Following the deaths in May, India’s Environment Minister Bhupender Yadav said the government takes responsibility for the recent deaths of the cheetahs, but insisted the project would be a “major success.”
“It’s an international project and we had anticipated mortality. It’s mentioned in our report too. One of the cheetahs was unwell before it even came to India,” Yadav said in response to a question at the Times Network’s annual India Economic Conclave.
Cub mortality is high in both the wild and captivity, according to the Smithsonian’s National Zoo. On average, 30% of all cubs born in human care die within one month of birth, and in Tanzania’s Serengeti National Park, about 90% die before reaching three months of age, the zoo says.
Cheetahs used to roam throughout the Middle East, central India and most of sub-Saharan Africa.
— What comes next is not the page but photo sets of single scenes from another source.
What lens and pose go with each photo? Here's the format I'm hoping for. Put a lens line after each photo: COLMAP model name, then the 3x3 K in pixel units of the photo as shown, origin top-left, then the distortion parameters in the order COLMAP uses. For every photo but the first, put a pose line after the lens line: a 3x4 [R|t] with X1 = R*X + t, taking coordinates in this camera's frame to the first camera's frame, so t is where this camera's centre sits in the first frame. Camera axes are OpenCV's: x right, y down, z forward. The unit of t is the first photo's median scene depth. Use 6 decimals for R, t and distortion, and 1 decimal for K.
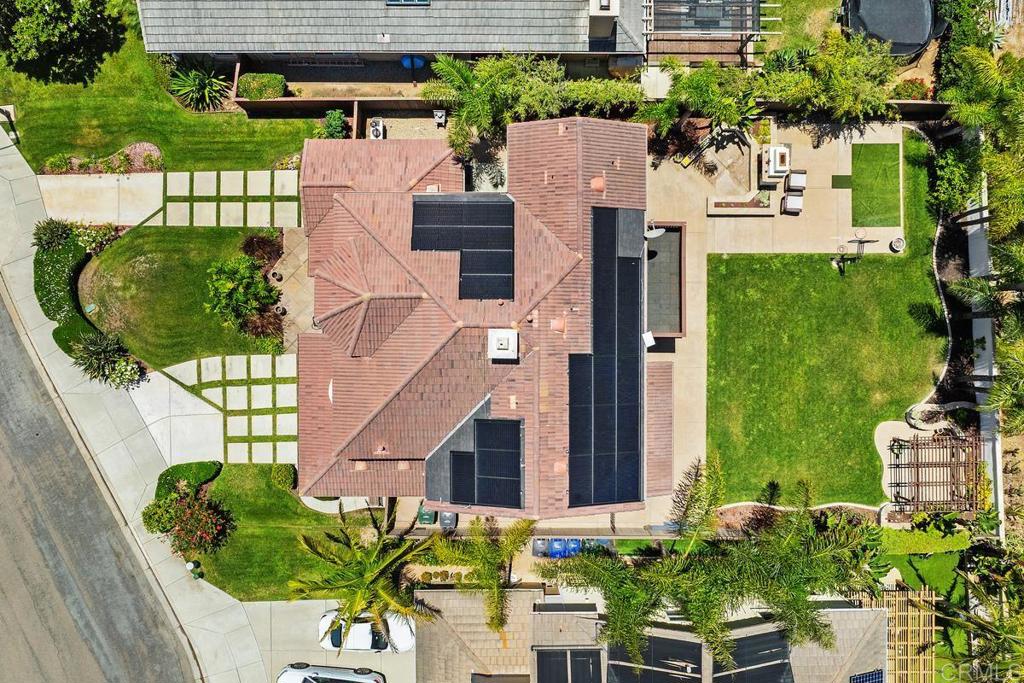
lens RADIAL K [[858.0, 0, 510.5], [0, 858.0, 340.1], [0, 0, 1]] dist [-0.030677, 0.006625]
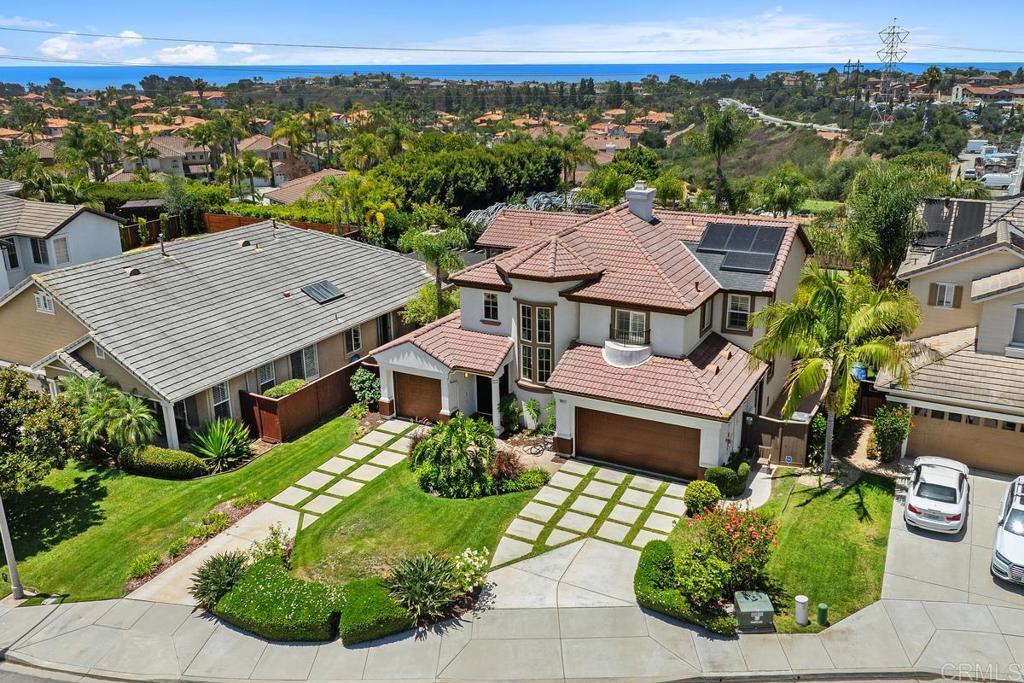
lens RADIAL K [[858.0, 0, 521.5], [0, 858.0, 343.1], [0, 0, 1]] dist [-0.030677, 0.006625]
pose [[0.465444, -0.294051, 0.834803, -0.897379], [0.884799, 0.130947, -0.447195, 0.328672], [0.022184, 0.946777, 0.321125, 0.625849]]
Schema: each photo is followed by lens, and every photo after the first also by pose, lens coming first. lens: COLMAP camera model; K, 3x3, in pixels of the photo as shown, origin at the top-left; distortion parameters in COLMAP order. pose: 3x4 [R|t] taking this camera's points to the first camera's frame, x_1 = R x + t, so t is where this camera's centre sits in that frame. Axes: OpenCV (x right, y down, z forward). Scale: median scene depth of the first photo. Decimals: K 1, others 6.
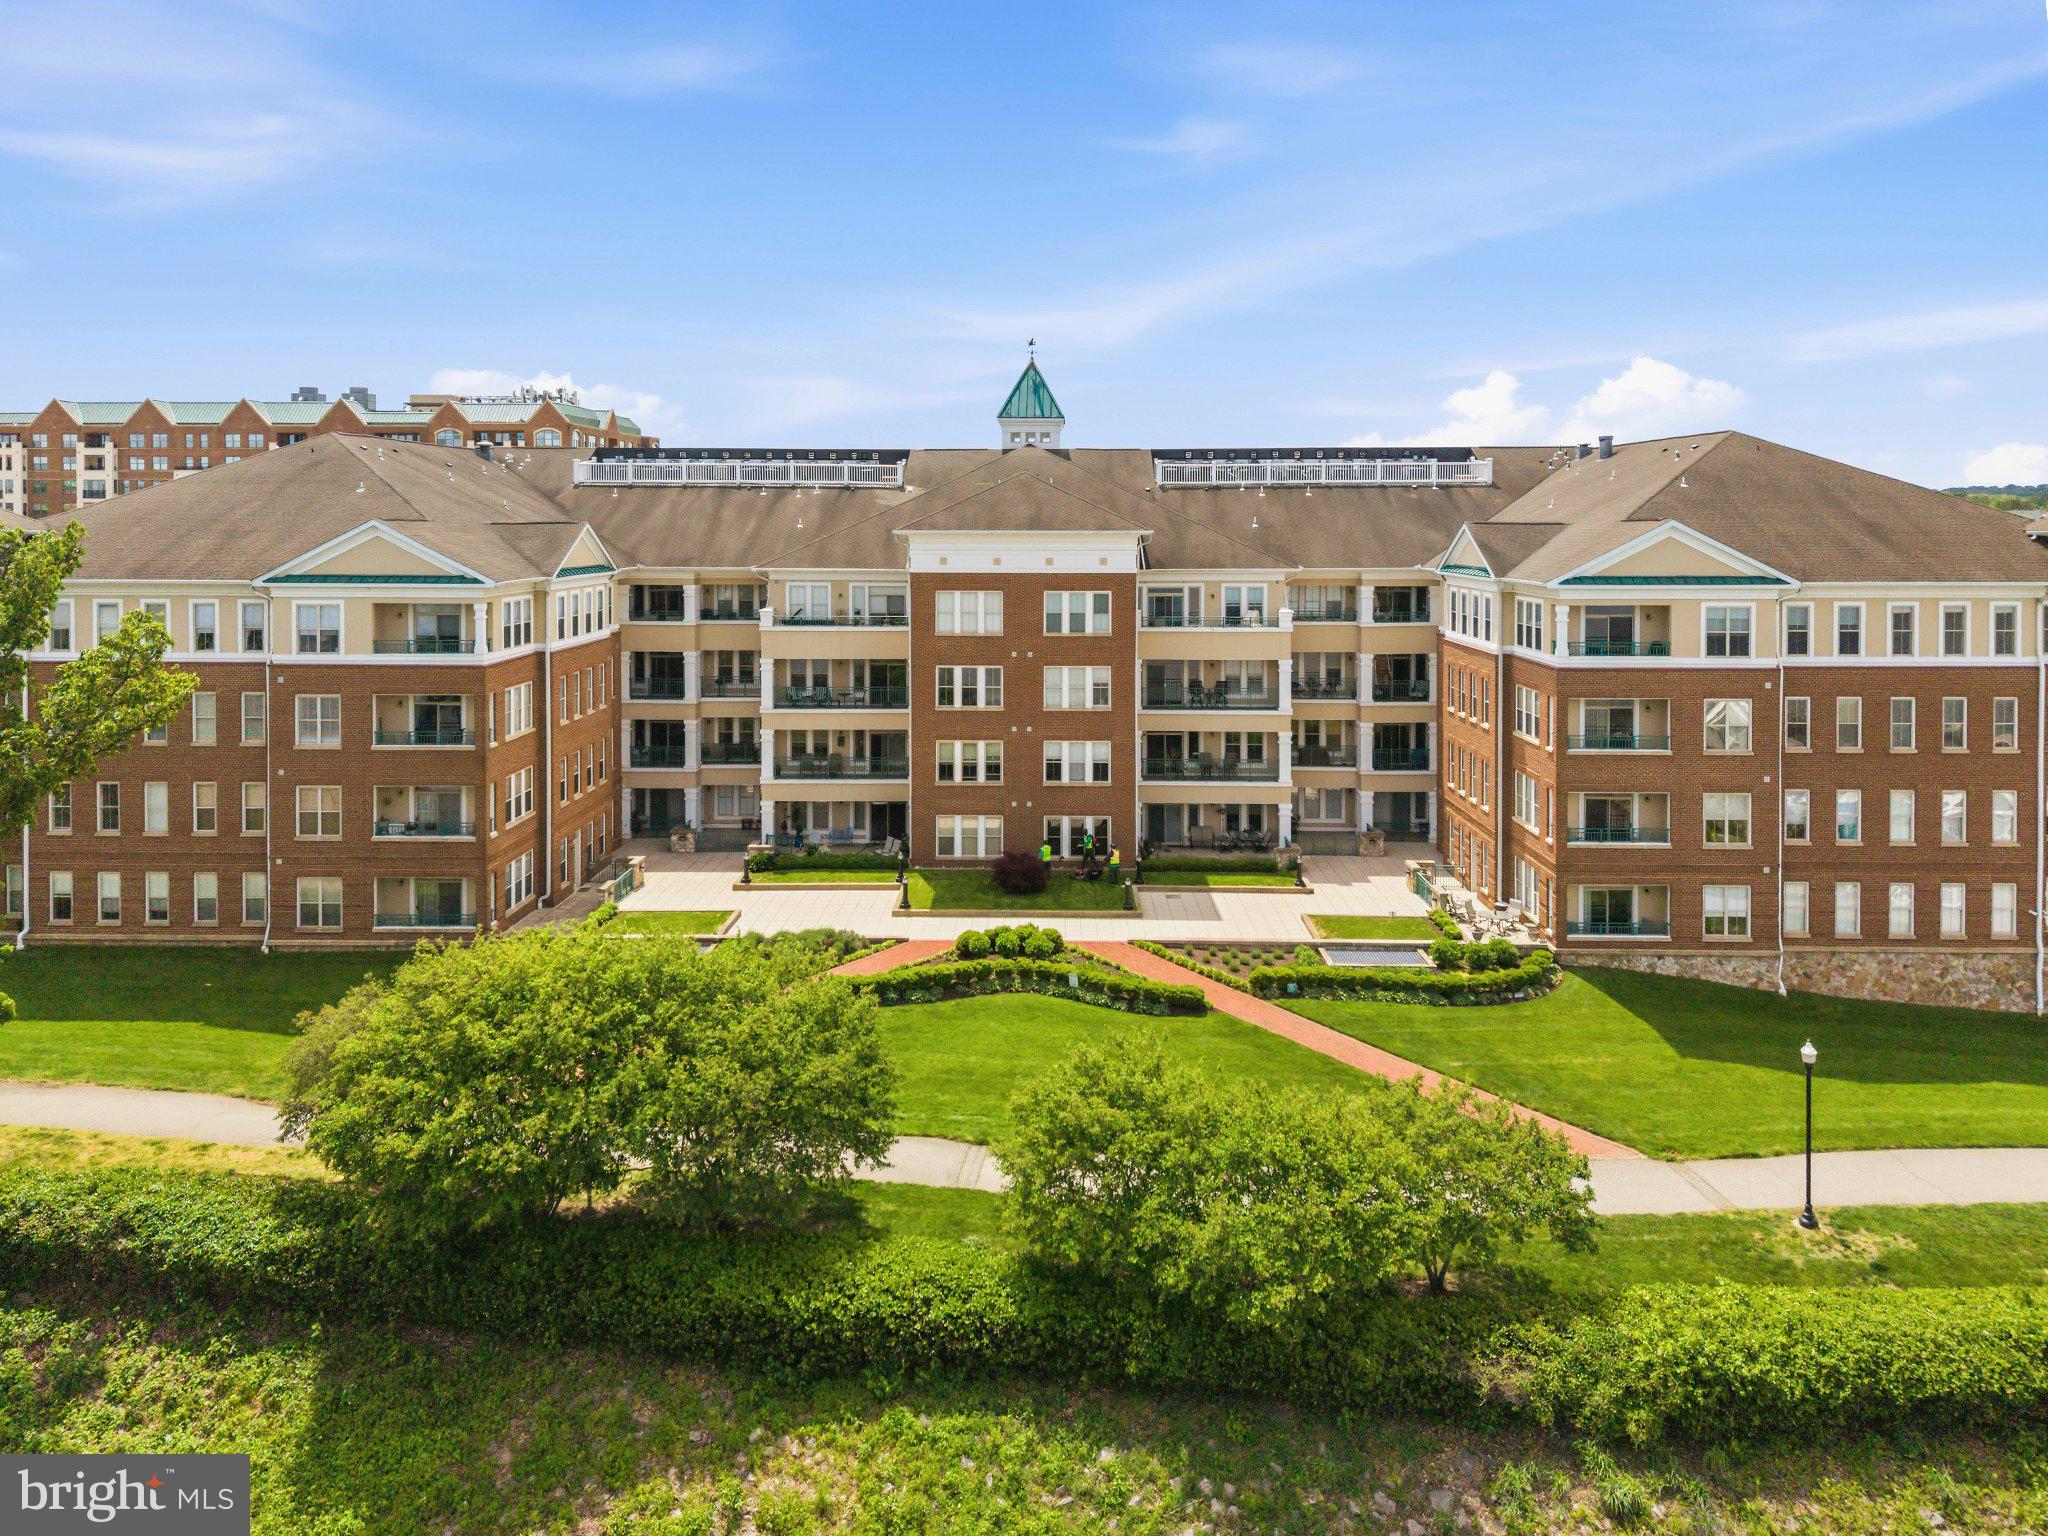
lens RADIAL K [[1467.2, 0, 770.1], [0, 1467.2, 721.7], [0, 0, 1]] dist [-0.001774, 0.000426]
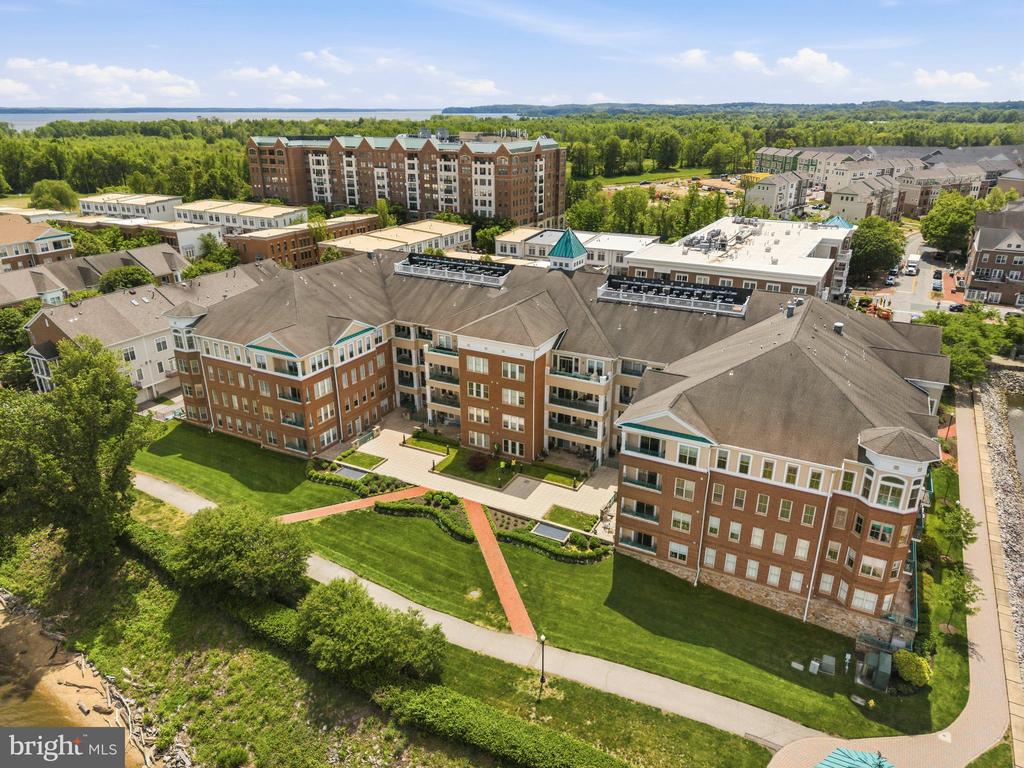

But habitat loss, poaching, and conflict with humans have greatly reduced their populations.
Cheetahs are now found in only 9% of their historic range, with fewer than 7,100 adult and adolescent cheetahs in the wild, according to the Cheetah Conservation Fund.
Indian experts say bringing the cheetah back could benefit the country’s ecosystems and restore wildlife habitat, benefiting many species.
Many hailed the reintroduction program as a step toward greater conservation of the species – but others have voiced concern that there may not be enough prey in the national park for the cheetahs, especially given competition for food from other aggressive predators like leopards.
Meanwhile, Indian authorities have said they believe the factors that led to its extinction in the first place – mainly habitat loss and hunting – have “abated.”
Under the British Raj, forests were cleared to develop settlements and set up plantations, resulting in the loss of habitat for big cats like the cheetah. Considered less dangerous than tigers and relatively easy to tame, cheetahs were also frequently used by Indian nobility for sport hunting.
India plans to bring in 100 cheetahs from southern Africa over the next decade in a bid to re-establish the animal’s population.